Conventional doctors turn holistic

I am taking a break from zerumbone today, except for leaving a few comments on yesterday’s post. I will instead have a look at a recent Cancer Compass article (http://tinyurl.com/4a4wxe), which begins with the description of a Reiki session. I have never had any formal training in meditation or participated in a Reiki class, but I have created my own form of meditation and sometimes use Reiki music to help clear my mind of the daily clutter. Very helpful.
 
As the article suggests, Reiki is part of what is called complementary treatment or integrative medicine, which combines conventional and alternative treatments.

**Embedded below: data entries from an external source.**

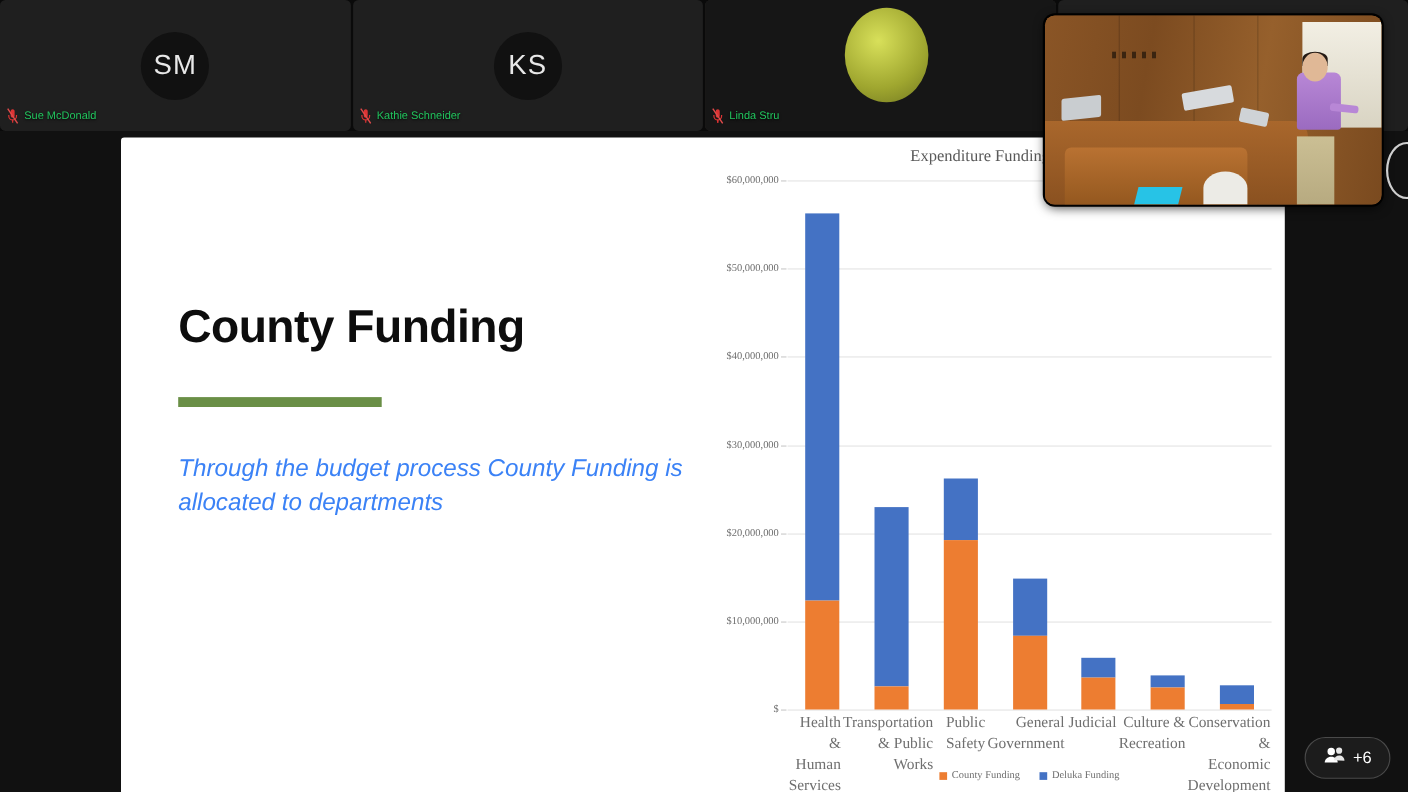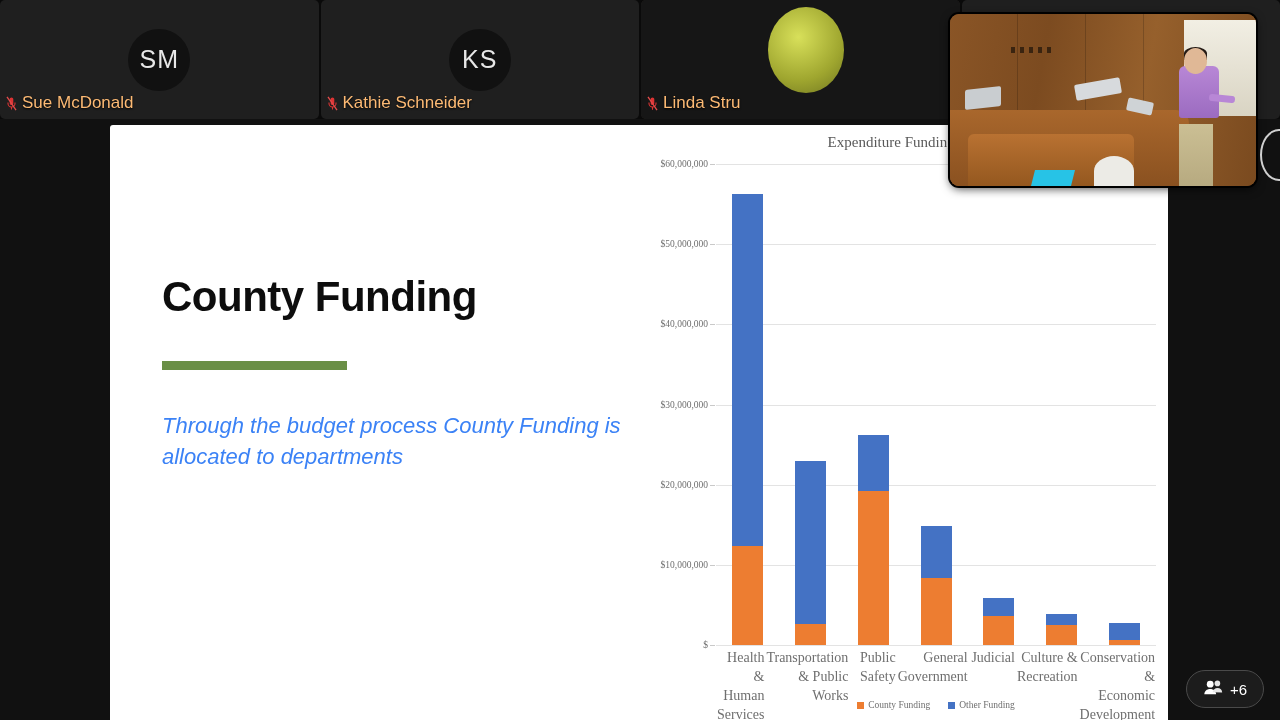--- a/index.html
+++ b/index.html
@@ -31,21 +31,21 @@
   .namebar {
     position: absolute; left: 6px; bottom: 6px;
     display: flex; align-items: center; gap: 5px;
     max-width: calc(100% - 12px);
   }
   .namebar.chip {
     background: rgba(0,0,0,.45); border-radius: 4px;
     padding: 2px 8px 2px 4px; left: 4px; bottom: 4px;
   }
   .name {
-    color: #fdba74; font-size: 17px; white-space: nowrap;
+    color: #22c55e; font-size: 10px; white-space: nowrap;
     text-shadow: 0 1px 2px rgba(0,0,0,.9);
   }
   .mic-muted { width: 11px; height: 15px; position: relative; flex: 0 0 auto; }
   .mic-muted svg { display: block; }
 
   
   .scene-heather { position: absolute; inset: 0; background: linear-gradient(180deg,#cdd5c7 0%,#b9b19c 45%,#9d9382 100%); }
   .h-win { position: absolute; left: 4%; top: 0; width: 36%; height: 70%;
            background: linear-gradient(150deg,#a8c8d8 0%,#8fae63 45%,#cfe3c8 100%); }
   .h-winframe { position:absolute; left:21%; top:0; width:4px; height:70%; background:#e6e6e0; }
@@ -333,21 +333,21 @@
             <div>Development</div>
           </div>
         </div>
       <div class="legend" id="legend">
           <div class="leg">
             <span class="swatch" style="background: rgb(237, 125, 49);"></span>
             <span>County Funding</span>
           </div>
           <div class="leg">
             <span class="swatch" style="background: rgb(68, 114, 196);"></span>
-            <span>Other Funding</span>
+            <span>Deluka Funding</span>
           </div>
         </div>
     </div>
   </div>
 
   <div class="presenter">
     <div class="p-wall">
       <div class="p-panel" style="left:22%"></div>
       <div class="p-panel" style="left:44%"></div>
       <div class="p-panel" style="left:63%"></div>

Some hospitals are now offering complementary and even alternative treatments to patients. Extraordinary, don’t you think?
 
And some doctors are following courses in integrative medicine, like Dr. Edward Planz, a heart surgeon, who graduated from an Internet-based two-year fellowship in integrative medicine through the University of Arizona. What inspired him to explore this field were his bypass patients’ questions about supplements and other forms of alternative medicine. Since he couldn’t give come up with any answers, he studied mind-body interactions, nutrition and botanicals. A doctor after my own heart (pun intended…)! This proves how vital it is for us (patients) to ask our doctors challenging questions.
 
There is another good example in the article. Dr. Edmond Zlotea, whose approach is to take care of the whole person — structural, nutritional and emotional. […] Stress, he said, is one of the major causes of illness. […] "It’s like peeling layers of an onion," Zlotea said. " … The onion’s not too healthy on the outside, but it is on the inside. You just have to peel the layers of stress from the onion."
 
The article points out that taking this attitude, a holistic attitude, gets doctors into trouble with the pharmaceutical industry. As Dr. Zlotea points out, pharmaceutical companies have turned something that’s supposed to be about healing into a business." No kidding. 
 
Well, the times, they are a’changing…or at least may be a’changing…after all, Rome wasn’t built in a day…!

1 Comment

  1. I have MM and wnet through 3 months of Chemo. I’ now starting with curcu,in.

    Did you ever use any of the convential treatments for your MM (Procrit, Chemo, etc)???